Another takeaway from my learning with Steve Watkins was that you could have two versions of your Statement of Applicability:  one that is public-facing, and another that could be classed as “Commercial in Confidence”, but that they shouldn’t be able to be confused when compared to one another.

However, that still leaves us with something of a blank page when it comes ITAM – just what information do we bring to the SoA?

What I am about to offer is my own take on the topic.  This is not definitive or absolute by any means – merely my thoughts on the matter.

ISO 19770-1 2017 statement of applicability
ISO 19770-1 2017 statement of applicability

The reason for the summary level of data within the public-facing instance of the SoA is primarily aesthetic.  Your certificate is typically one sheet of A4/ Letter when printed, and if an SoA is also printed and placed alongside that certification then it should be the same size.  It should also offer relevant information should a reader wish to take matters further.  Your Commercial in Confidence SoA does not have to be limited in page size.

Now I know some of you might be reading this and say “Applications in Scope? I could fill a spreadsheet with a reply to this”.  There’s nothing to stop you offering a reply of “Available Upon Request”.  You could also offer such a qualification for Vendors in Scope as well.

Remember:  The public facing SoA is there to offer interested parties just enough knowledge to feel informed, and to field circa 80% of inquiries that might arise should anyone start digging about what SAM/ ITAM does in an organization.

Another important tip (and this is going way back to my days of working at FAST).  9 times out of 10 certification to a Standard will not stop an audit, it merely demonstrates that should a vendor invoke an audit you will have your SAM/ ITAM ducks in a row.

Some people in the industry might then argue “why bother with certification if that’s the case?” I can think of numerous high profile cases where SAM/ ITAM teams were in place, but still failed to prevent 8-figure financial liabilities because doing the right thing seemed too difficult:

Opportunity is often missed because it is disguised in overalls and looks like work”. {Thomas Edison}

Certification is not merely for the sake of the auditors who stop by, but also for the adjacent areas of the business that SAM/ ITAM rub shoulders with:

  • Service Management
  • Info Sec
  • Mergers & Acquisitions/ Legal
  • Procurement
  • Business Continuity Management
  • Disaster Recovery

A proper risk assessment at the beginning of your ISO journey will tease out these use cases that too often get missed when we hunker down and look to generate compliance reports because “That’s what SAM is all about”.

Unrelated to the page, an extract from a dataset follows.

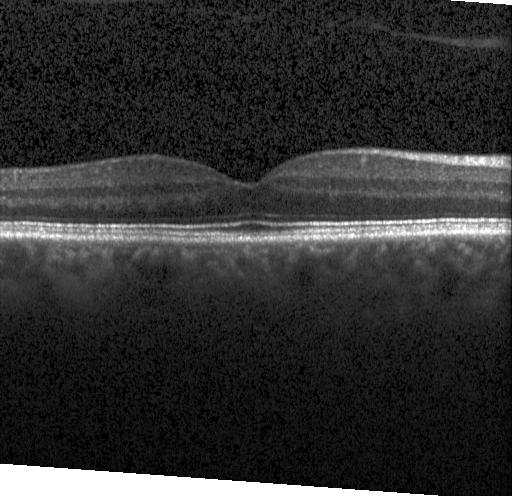

Optical coherence tomography scan.
Dx: no choroidal neovascularization, no diabetic macular edema, and no drusen.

Noises are being made to do away with the Statement of Applicability – and I suspect it’s because of the ambiguity relating to its contents. However, many management systems standards get by without one quite easily.

Time will tell whether it survives or not, but for the sake of your business and your ongoing journey up a SAM/ ITAM maturity curve, knowing your boundary of operations will greatly aid in where to go next.